■ Exercise aim
Transcribe, word for word, the line containing "coffee table [55,224,193,288]" and each line following it through the end of the listing below. Omit all other lines.

■ Entries shown

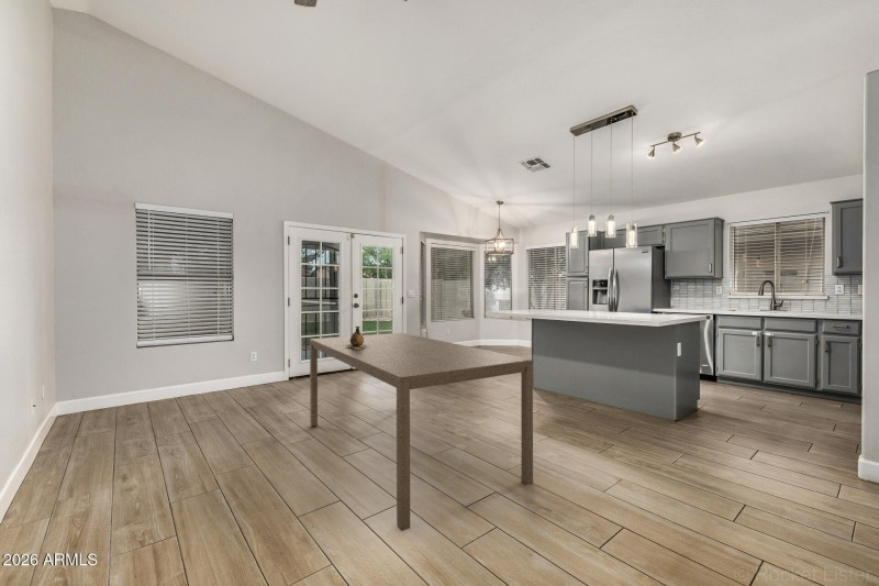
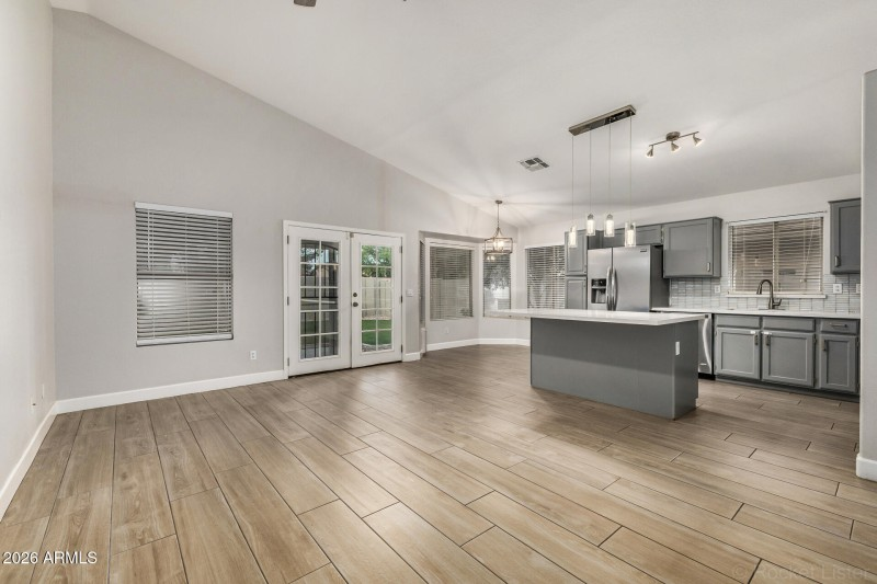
- vase [345,325,369,350]
- dining table [309,332,534,532]
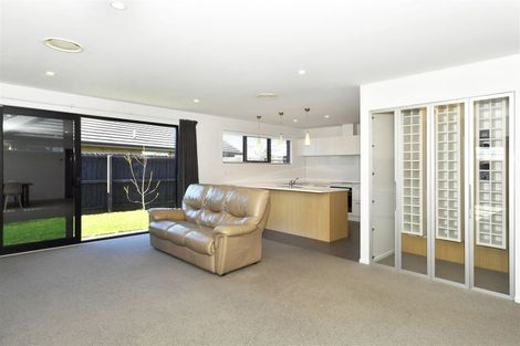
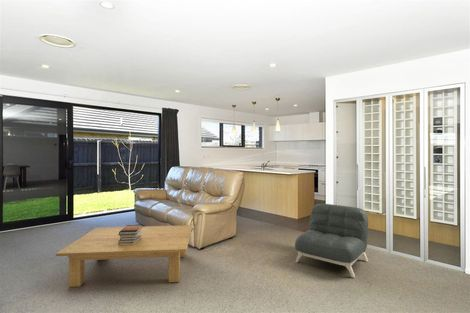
+ book stack [118,224,143,245]
+ coffee table [55,224,193,288]
+ armchair [294,203,369,279]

■ Reply to the task
+ coffee table [55,224,193,288]
+ armchair [294,203,369,279]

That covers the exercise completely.